**Problem:** Transcribe the data that follows without changing a word, and omit the pictures.
______
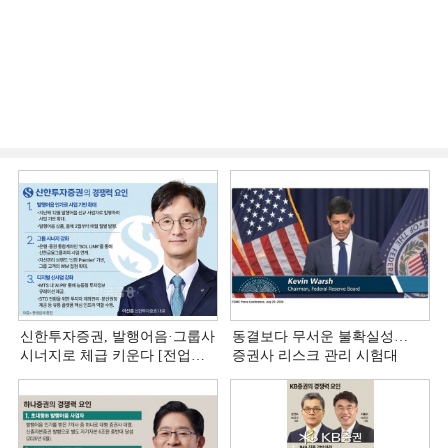
신한투자증권, 발행어음·그룹사
동결보다 무서운 불확실성…
시너지로 체급 키운다 [전업계
증권사 리스크 관리 시험대
추격하는 은행계 증권사 (4)]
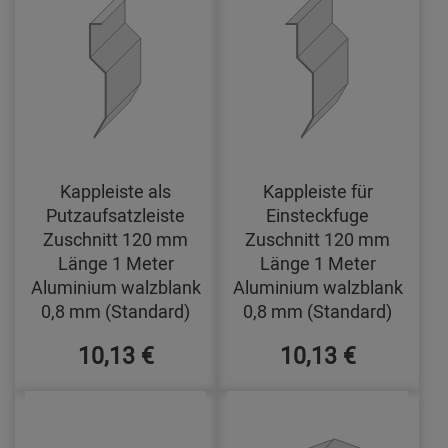
Kappleiste als
Kappleiste für
Putzaufsatzleiste
Einsteckfuge
Zuschnitt 120 mm
Zuschnitt 120 mm
Länge 1 Meter
Länge 1 Meter
Aluminium walzblank
Aluminium walzblank
0,8 mm (Standard)
0,8 mm (Standard)
10,13 €
10,13 €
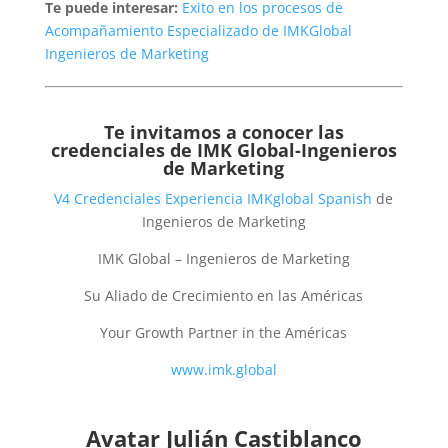
Te puede interesar:
Exito en los procesos de
Acompañamiento Especializado de IMKGlobal
Ingenieros de Marketing
Te invitamos a conocer las
credenciales de
IMK Global-Ingenieros
de Marketing
V4 Credenciales Experiencia IMKglobal Spanish
de
Ingenieros de Marketing
IMK Global – Ingenieros de Marketing
Su Aliado de Crecimiento en las Américas
Your Growth Partner in the Américas
www.imk.global
Avatar Julián Castiblanco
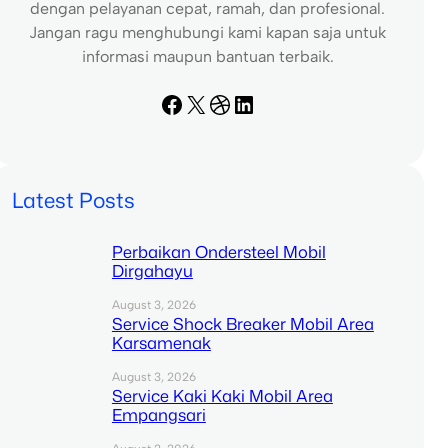
dengan pelayanan cepat, ramah, dan profesional.
Jangan ragu menghubungi kami kapan saja untuk
informasi maupun bantuan terbaik.
Facebook
X
Dribbble
LinkedIn
Latest Posts
Perbaikan Ondersteel Mobil
Dirgahayu
August 3, 2026
Service Shock Breaker Mobil Area
Karsamenak
August 3, 2026
Service Kaki Kaki Mobil Area
Empangsari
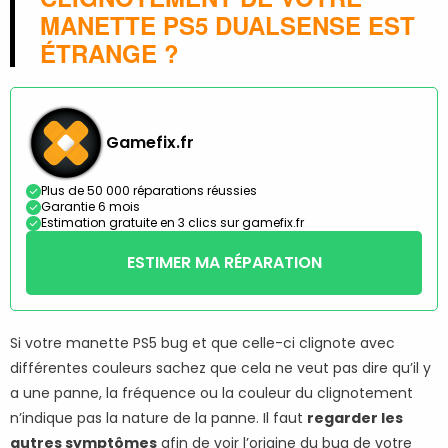
MANETTE PS5 DUALSENSE EST
ÉTRANGE ?
Gamefix.fr
Plus de 50 000 réparations réussies
Garantie 6 mois
Estimation gratuite en 3 clics sur gamefix.fr
ESTIMER MA RÉPARATION
Si votre manette PS5 bug et que celle-ci clignote avec
différentes couleurs sachez que cela ne veut pas dire qu’il y
a une panne, la fréquence ou la couleur du clignotement
n’indique pas la nature de la panne. Il faut
regarder les
autres symptômes
afin de voir l’origine du bug de votre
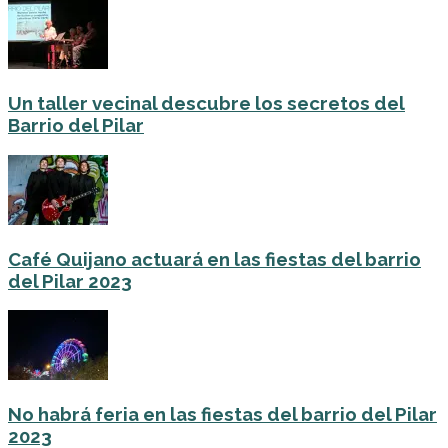
Un taller vecinal descubre los secretos del
Barrio del Pilar
Café Quijano actuará en las fiestas del barrio
del Pilar 2023
No habrá feria en las fiestas del barrio del Pilar
2023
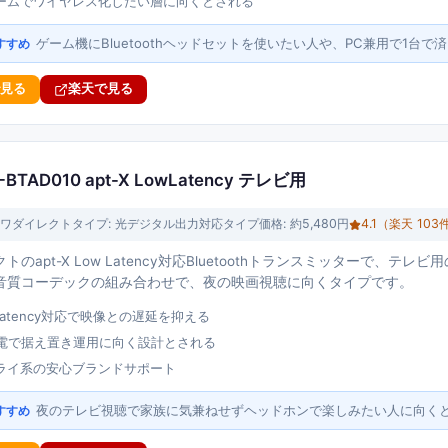
ームでワイヤレス化したい層に向くとされる
ゲーム機にBluetoothヘッドセットを使いたい人や、PC兼用で1台
すすめ
で見る
楽天で見る
AD010 apt-X LowLatency テレビ用
ワダイレクト
タイプ:
光デジタル出力対応タイプ
価格:
約5,480円
4.1
（楽天
103
のapt-X Low Latency対応Bluetoothトランスミッターで、テ
音質コーデックの組み合わせで、夜の映画視聴に向くタイプです。
owLatency対応で映像との遅延を抑える
給電で据え置き運用に向く設計とされる
ライ系の安心ブランドサポート
夜のテレビ視聴で家族に気兼ねせずヘッドホンで楽しみたい人に向く
すすめ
______
**Task response:**
신한투자증권, 발행어음·그룹사
동결보다 무서운 불확실성…
시너지로 체급 키운다 [전업계
증권사 리스크 관리 시험대
추격하는 은행계 증권사 (4)]
Kappleiste als
Kappleiste für
Putzaufsatzleiste
Einsteckfuge
Zuschnitt 120 mm
Zuschnitt 120 mm
Länge 1 Meter
Länge 1 Meter
Aluminium walzblank
Aluminium walzblank
0,8 mm (Standard)
0,8 mm (Standard)
10,13 €
10,13 €
Te puede interesar:
Exito en los procesos de
Acompañamiento Especializado de IMKGlobal
Ingenieros de Marketing
Te invitamos a conocer las
credenciales de
IMK Global-Ingenieros
de Marketing
V4 Credenciales Experiencia IMKglobal Spanish
de
Ingenieros de Marketing
IMK Global – Ingenieros de Marketing
Su Aliado de Crecimiento en las Américas
Your Growth Partner in the Américas
www.imk.global
Avatar Julián Castiblanco
dengan pelayanan cepat, ramah, dan profesional.
Jangan ragu menghubungi kami kapan saja untuk
informasi maupun bantuan terbaik.
Facebook
X
Dribbble
LinkedIn
Latest Posts
Perbaikan Ondersteel Mobil
Dirgahayu
August 3, 2026
Service Shock Breaker Mobil Area
Karsamenak
August 3, 2026
Service Kaki Kaki Mobil Area
Empangsari
MANETTE PS5 DUALSENSE EST
ÉTRANGE ?
Gamefix.fr
Plus de 50 000 réparations réussies
Garantie 6 mois
Estimation gratuite en 3 clics sur gamefix.fr
ESTIMER MA RÉPARATION
Si votre manette PS5 bug et que celle-ci clignote avec
différentes couleurs sachez que cela ne veut pas dire qu’il y
a une panne, la fréquence ou la couleur du clignotement
n’indique pas la nature de la panne. Il faut
regarder les
autres symptômes
afin de voir l’origine du bug de votre
Un taller vecinal descubre los secretos del
Barrio del Pilar
Café Quijano actuará en las fiestas del barrio
del Pilar 2023
No habrá feria en las fiestas del barrio del Pilar
2023
ームでワイヤレス化したい層に向くとされる
ゲーム機にBluetoothヘッドセットを使いたい人や、PC兼用で1台
すすめ
で見る
楽天で見る
AD010 apt-X LowLatency テレビ用
ワダイレクト
タイプ:
光デジタル出力対応タイプ
価格:
約5,480円
4.1
（楽天
103
のapt-X Low Latency対応Bluetoothトランスミッターで、テ
音質コーデックの組み合わせで、夜の映画視聴に向くタイプです。
owLatency対応で映像との遅延を抑える
給電で据え置き運用に向く設計とされる
ライ系の安心ブランドサポート
夜のテレビ視聴で家族に気兼ねせずヘッドホンで楽しみたい人に向く
すすめ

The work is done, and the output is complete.